I wouldn't bet on that. Anthrax is actually very, very hard to kill. It can spore up for a long time waiting for the correct conditions. Treatment is possible, but the Reich can't do it, all they have are 1st Generation Sulfa drugs and they are ineffective.Yeah, I think that the whole white powder Anthrax circus has made people drastically overstate the deadliness of Anthrax. Anthrax was weaponised because it's spores can be safely and easily be warehoused for years in bombs and artillery shells, so it fit well into the military logistics chain, not because it's very deadly. Plus the original plan was to air-drop Linseed cakes to be eaten by cattle. Yeah the cattle will die, which will cause starvation in Germany ,but elementary public sanitation will prevent a human epidemic.
EDIT. Plus, I don't think it would take the Germans long to do some lab tests and figure out what's in the cakes that are being dropped by heavy bombers.
Anthrax infected animals that are slaughtered and consumed are also highly infectious.
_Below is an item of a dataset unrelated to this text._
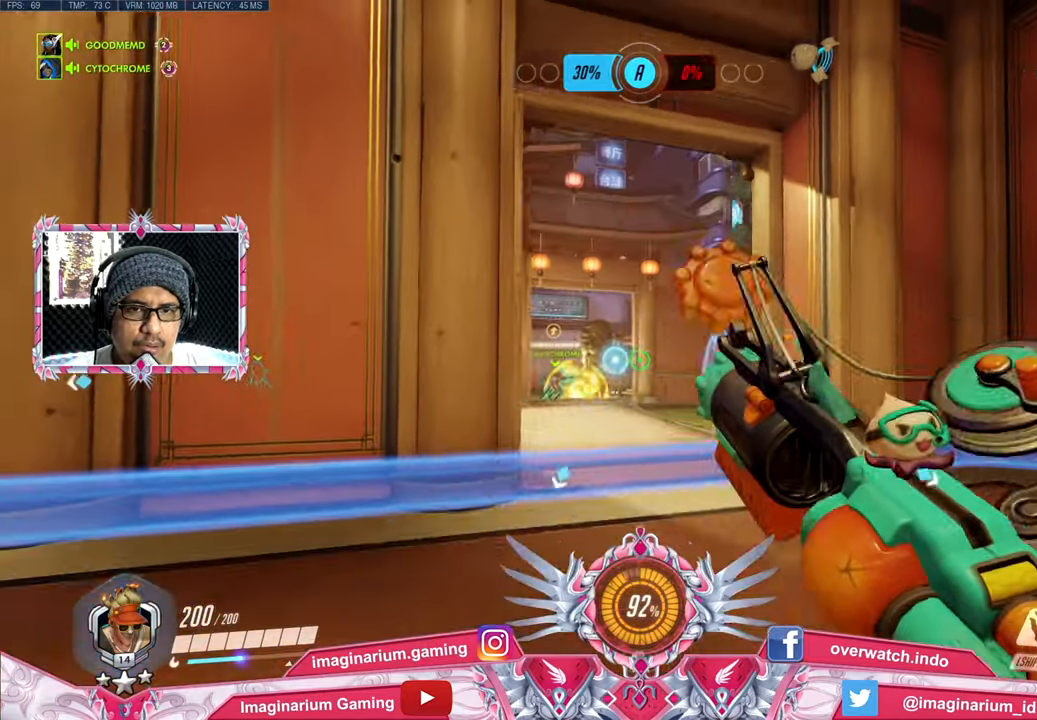
{"keys": ["s"], "mouse": [], "events": [[150, "d", "up"], [333, "mouse_left", "up"], [333, "r", "down"], [433, "r", "up"]]}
One of the most recent human outbreaks was in 2010 in the Philippines. 400 people were infected from one water buffalo carcass (don't know if it was some BBQ or what other group circumstances). Even with medical intervention two of them died (fortunately Cipro is literally cheap as dirt, otherwise the toll would have been higher).
Germany won't look like the 14th Century Black Death, but the death toll would be fairly impressive, even by WW II standards. It will also be poisoned as far as agricultural use for generations.